User account settings

It is recommended to use this feature whenever a user is to be removed from the system. The reason is because most likely, the user has relations to some nodes. For example, the user might have posted forum messages, written news articles and so on. Removing the user account will result in a state with broken relations. If the user has posted forum messages, it will not be possible to see that it was actually that user who wrote those messages.

Unlocking user accounts

From 3.9, a user account can also be automatically locked by the system if the number of failed login attempts is exceeded (this is controlled by the "MaxNumberOfFailedLogin" setting located in the "[UserSettings]" section of the "settings/site.ini" configuration file or its override). Once the account is locked, the user will not be allowed to log in until his account is unlocked by another user with administrator privileges.

User groups

User groups may contain user accounts and other user groups.
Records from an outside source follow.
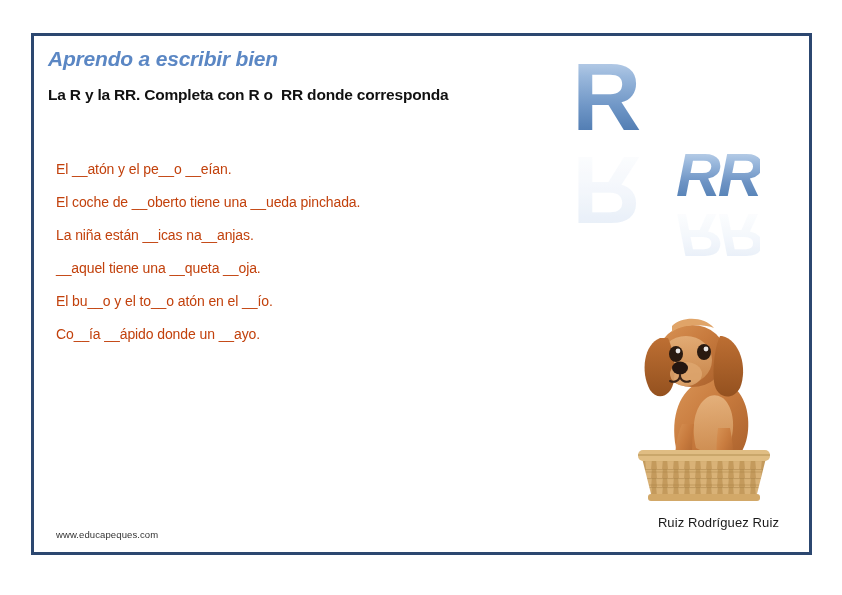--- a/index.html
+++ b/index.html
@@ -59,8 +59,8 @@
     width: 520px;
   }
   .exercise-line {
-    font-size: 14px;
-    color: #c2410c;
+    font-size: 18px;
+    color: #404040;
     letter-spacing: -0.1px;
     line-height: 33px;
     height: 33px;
In other words, a user group is just a collection similar to the concept of directories that contain files and subdirectories on a file system.

Additional windows

As in the "Content structure" and "Media" tabs, the horizontally aligned switches in the upper part of the main area control the visibility of the different windows. When the "User accounts" tab is selected, the system gives access to two additional windows called "Roles" and "Policies". When enabled, these windows will reveal detailed information about the roles and the policies that are valid for the user account or the user group that is being viewed. The following screenshot shows the "Roles" window.

Roles window.

In this case, only one role has been assigned to the user/group that is being viewed. The name of the role is "Documentation editor" and it has been assigned with no limitations. It is possible to directly edit the role by clicking on the edit icon(s). The following screenshot shows the "Policies" window.

Policies window.

In this case, the user or the group that is being viewed has access to two policies. Both policies are defined in the "Documentation editor" role. While the first one gives full access to the entire "Content" module (and thus all its functions), the second policy grants access to the "login" function of the "User" module.